## TASK ITEM A
In the forum thread about rack of lamb, which cut of lamb did the BBQGODDESS post that dingle saw deal with?
## TASK ITEM B
Copy the forum thread about rack of lamb word for word from "# What to do" to "of lamb. Help!".

# What to do with it?



## dingle (Jul 25, 2008)

Rack of lamb, purchased fairly inexpensive yesterday. Never cooked it, but always wanted to. Have no idea what to do with it. Wife doesn't/wont eat it so its all mine-mine-mine. Saw a thread from BBQGODDESS but was for leg of lamb. Help!


----------



## pineywoods (Jul 25, 2008)

Search "recipe for smoked rack of lamb" then have fun reading a bunch of stuff poped up when I did it  
	

	
	
		
		



		
			






  Sounds good just never done one


----------



## dingle (Jul 25, 2008)

Thanks Piney. Just did that on the food network site. I'm exhausted already.


----------



## pineywoods (Jul 25, 2008)

http://bbq.about.com/od/lambrecipes/...s_for_Lamb.htm

and another

http://chef2chef.net/recipes/section/lamb/page1.php

Some interesting ideas


----------



## triman22000 (Jul 25, 2008)

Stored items
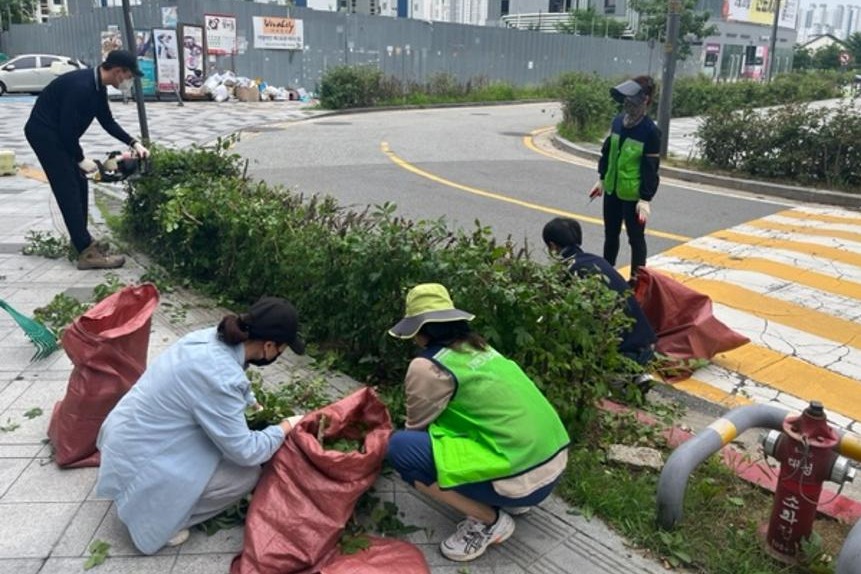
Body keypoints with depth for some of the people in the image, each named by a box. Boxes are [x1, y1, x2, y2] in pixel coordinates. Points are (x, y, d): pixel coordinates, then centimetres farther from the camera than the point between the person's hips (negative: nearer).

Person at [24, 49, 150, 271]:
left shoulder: (98, 86, 3)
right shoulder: (81, 86, -27)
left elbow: (107, 121, 15)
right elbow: (67, 129, -26)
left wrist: (134, 143, 7)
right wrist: (81, 160, -16)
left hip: (57, 133, 10)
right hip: (44, 133, -10)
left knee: (79, 185, 13)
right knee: (69, 190, -13)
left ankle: (82, 240, 24)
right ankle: (87, 253, -14)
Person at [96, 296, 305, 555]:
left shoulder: (211, 337, -5)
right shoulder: (220, 376, -30)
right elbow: (245, 452, -20)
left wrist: (252, 403, 18)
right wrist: (285, 427, -7)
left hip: (127, 437, 9)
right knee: (247, 473, -6)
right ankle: (160, 519, 3)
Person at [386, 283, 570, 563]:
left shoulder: (428, 366, -9)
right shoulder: (477, 347, 14)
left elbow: (417, 428, 7)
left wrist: (401, 443, 28)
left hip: (523, 477, -9)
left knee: (400, 447, -9)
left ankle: (489, 520, -2)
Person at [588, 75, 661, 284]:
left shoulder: (650, 131, -17)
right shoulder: (618, 121, 2)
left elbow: (651, 168, -17)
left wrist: (645, 198, -19)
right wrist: (602, 179, 16)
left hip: (633, 195, -6)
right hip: (612, 190, 6)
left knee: (635, 238, 7)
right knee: (610, 235, 19)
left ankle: (636, 280, 19)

## YOUR SOLUTION A
Leg of lamb.

## YOUR SOLUTION B
# What to do with it?



## dingle (Jul 25, 2008)

Rack of lamb, purchased fairly inexpensive yesterday. Never cooked it, but always wanted to. Have no idea what to do with it. Wife doesn't/wont eat it so its all mine-mine-mine. Saw a thread from BBQGODDESS but was for leg of lamb. Help!